On Monday, Trichet said he thought that Ireland could pay all its debts; it begged the question why was he so sure, when the markets thought the opposite? Yesterday, the yield on two-year money in Ireland moved above 10pc — that is above long-term yields.

There are many reasons for this but none of them would amount to any player in the market agreeing with Trichet.

We are in a serious crisis for the euro and all Trichet can do is repeat mantras. He knows, and we know, that we are caught in a debt trap. With no exit from the currency, there is nothing that the Germans and French can do but face a slow car crash of progressive defaults.

The other players in this tragedy are the markets that are shorting all peripheral markets in the expectations of a blowout. The more they sell short, the more accentuated the crisis. And it’s not just Ireland.

According to the latest figures from the Bank of International Settlements, French and German banks between them are owed €763.8bn by Ireland, Greece, Portugal and Spain. The French and Germans realise they are on the hook so they are desperately trying to rewrite history — a history where only the debtors are culpable.
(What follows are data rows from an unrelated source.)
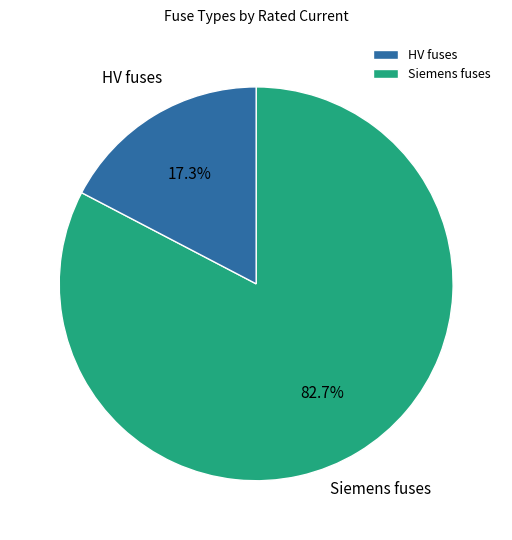

What is the smallest slice in the pie chart?

HV fuses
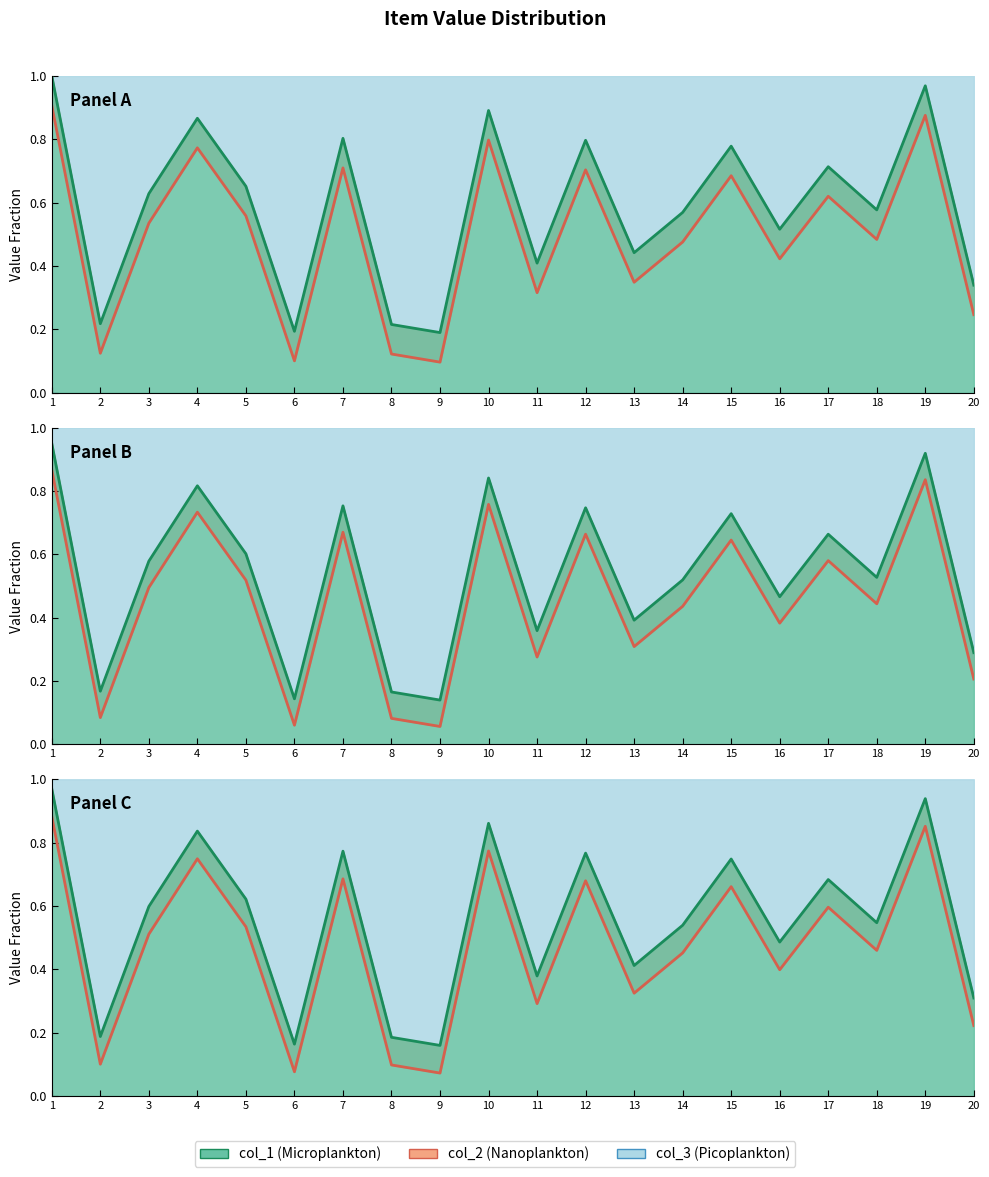

How many categories are shown in the chart?

20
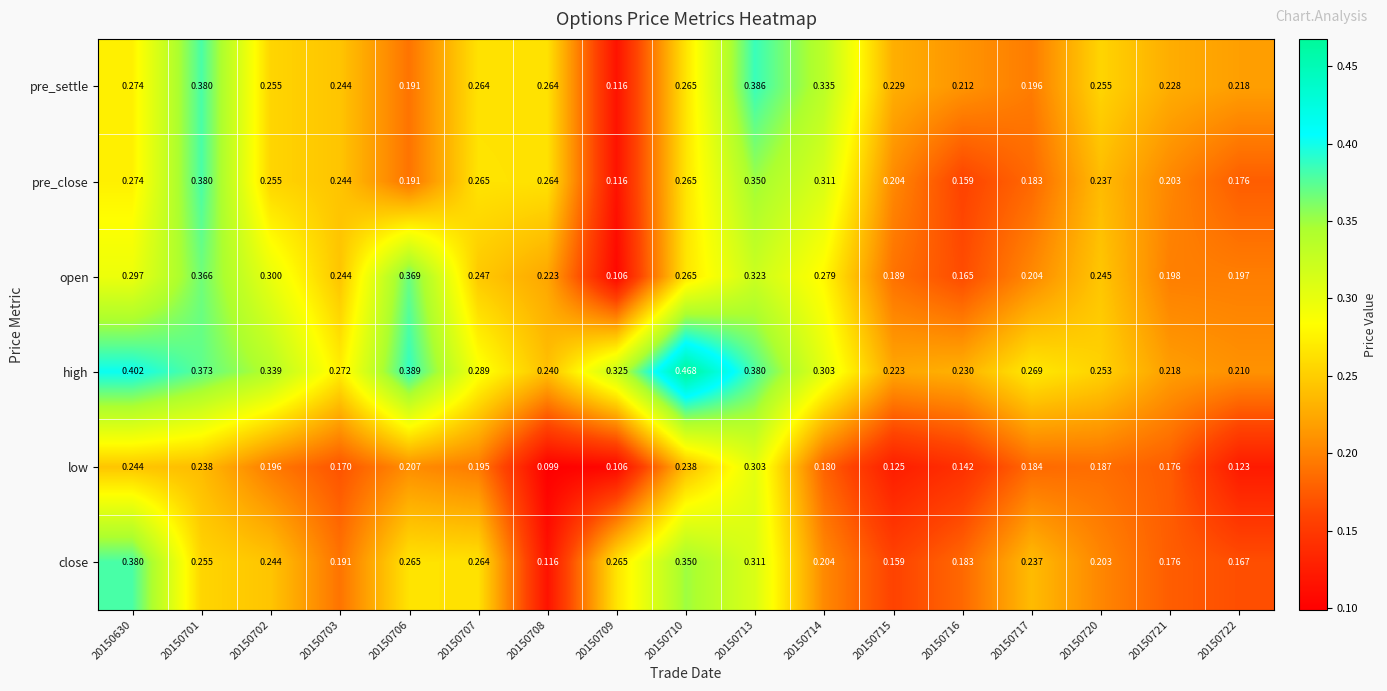

Is the value of pre_close at 20150707 greater than the value of open at 20150708?

Yes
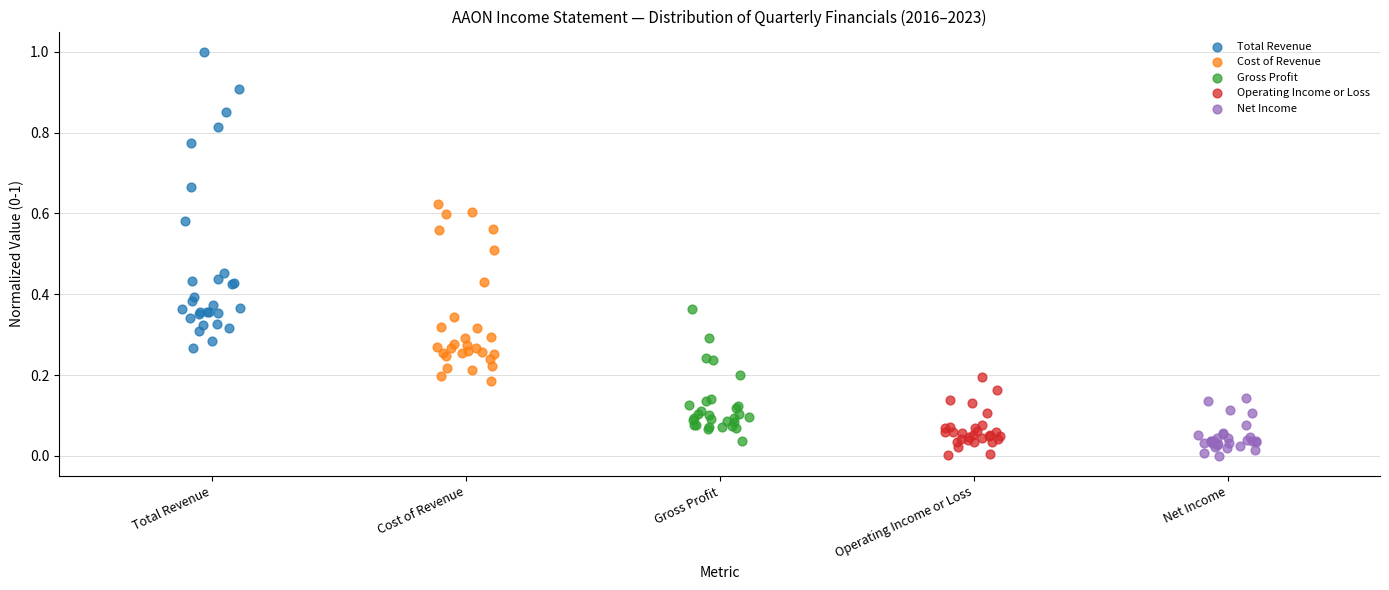

Which series reaches the maximum Y coordinate?

Total Revenue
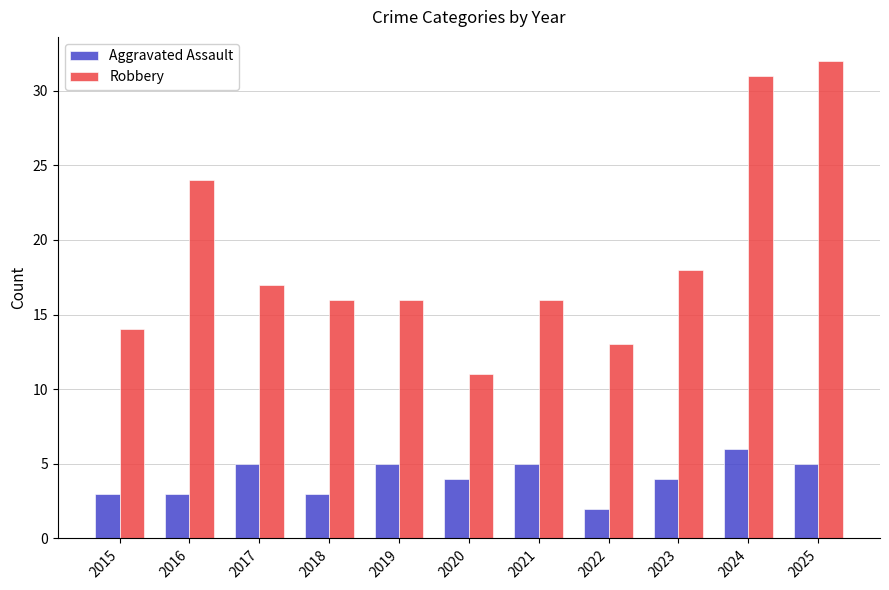

Reading left to right, extract all data points from this chart.

Aggravated Assault: 2015=3	2016=3	2017=5	2018=3	2019=5	2020=4	2021=5	2022=2	2023=4	2024=6	2025=5
Robbery: 2015=14	2016=24	2017=17	2018=16	2019=16	2020=11	2021=16	2022=13	2023=18	2024=31	2025=32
But every capitalist knows that when a company goes bust, the key concept that dictates the receivership and possible subsequent rebirth is co-responsibility, where the lender and borrower are both culpable.

Every capitalist who knows a bit of economics also knows that, if you have a system where a bust country can’t pay its private debts, it will endure years of deflation and high budget deficits, which will ultimately get so big that they will have to be defaulted on and the last lender will lose everything.

There is no way out of this because the EMU architects never allowed themselves to think the unthinkable. Well, the unthinkable has happened and over the next few days our negotiators should just hold tight in the knowledge that we are all in this loveless marriage together.

There is little point in France’s Nicolas Sarkozy flying off the handle and demanding more dowry in the form of corporate tax reforms. It won’t make a jot of difference. We are now together and the only way out of this is a divorce or a two-speed Europe with default, restructuring, repudiation or whatever you’d like to call it.

The only other way out is full political and fiscal union, which the people don’t want; or the Europeanisation of all liabilities in the form of a huge, bumper European bond market, which Trichet and Germany have ruled out. Well you can’t have it every way, lads.

Our boys should just sit tight at the summit and watch the others squirm for a change.